Most recent decent interior pics are of its 2016 agreed insurance valuation. Not a huge amount to write home about on the inside tbh; typical 80s grey plastic. First thing I ever get asked at a car show is "_does it still have the talking dash pal_" but the digital 'talking' dash that shall we say 'more senior' folks remember from the very earliest MG Maestros was discontinued as an option five years before MG Turbos were made.

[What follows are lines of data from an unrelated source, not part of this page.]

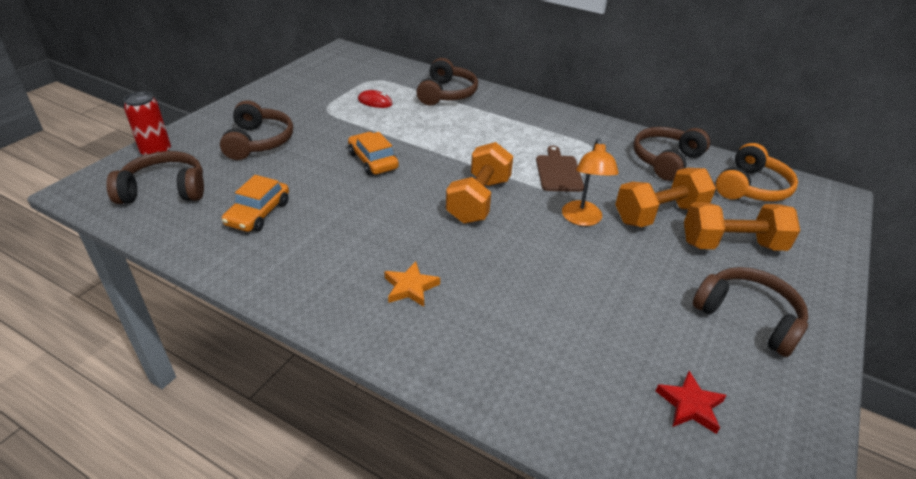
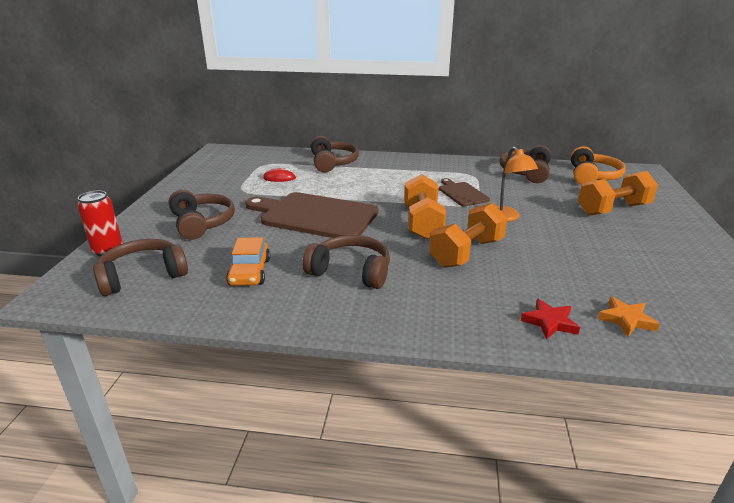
camera: 20 degrees left, 10 degrees down
orange car [348,132,399,175] -> brown cutting board [245,192,379,238]
orange star [384,261,440,307] -> orange star moved to [598,297,660,337]
orange dumbbell [615,168,716,227] -> orange dumbbell moved to [430,203,508,268]
red star [656,371,727,434] -> red star moved to [521,299,580,340]
brown headphones [693,267,808,357] -> brown headphones moved to [302,235,390,289]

Photos were taken in August 2016 on an overcast day, which was actually very good really because they weren't shadowy or too contrasty. Car was wearing Meguiar's Ultimate Liquid Wax, which I never fully got on with, because like most Meguiar's liquid sealants, the carrier always seem to leave a cloudy haze on the panels which needs detailer to clean off. Their paste waxes never have this problem however, and I've been a satisfied long time user of both #16 and #26

More pics so you young 'uns can revel in the 80s-ness and you not so young 'uns can, well, relive the 80s-ness:


----------



## dannyd21 (Sep 2, 2008)

This car is in amazing condition!! Only 30k miles too!! :doublesho:doublesho:doublesho


----------



## G51 NAV (Jan 14, 2007)

dannyd21 said:


> This car is in amazing condition!! Only 30k miles too!! :doublesho:doublesho:doublesho


Thanks Danny. Put on nearly another 100 miles since those photos though, so I've seen the clock read '30xxx' for the last time.


----------



## c16rkc (Apr 15, 2010)

Oh... Wow, wow, wow!

I don't visit here as frequently as I used to, but what a pleasure to stumble upon this Gem!!

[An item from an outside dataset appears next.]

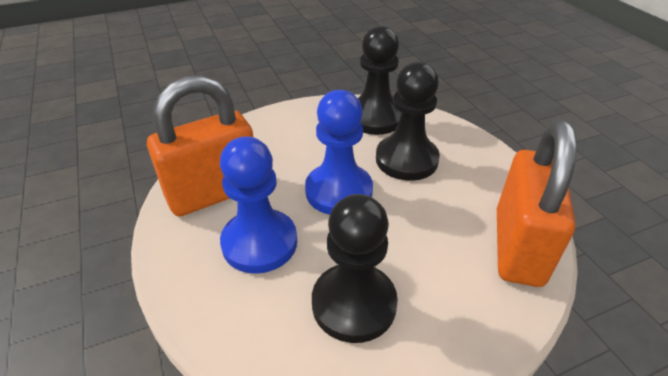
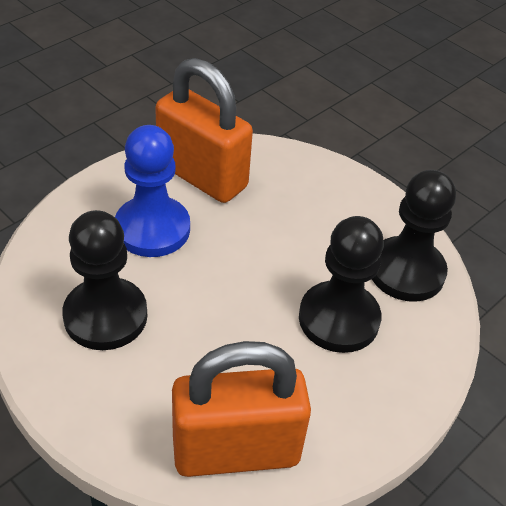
camera: 65 degrees right, 5 degrees up
blue pawn [305,90,373,215] -> none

I remember you from the Meguiars days John, back when I had the Daimler. NovalutionGSI from the Megs forum actually works at the same company as me now. I'm trying to remember the other members, I think there was a Howie (the chap with the Mazda) and a few other regulars.

It was such a shame the Meguiars forum closed down, but this one is so much more popular.

Your car is looking stunning John, I cannot believe you still have it. Your work is a real testament to you and I take my hat off to your dedication and hard work!!!


----------



## Stoner (Jun 25, 2010)

You are right to be proud - a classic car in concours condition. Lovely. :buffer:


----------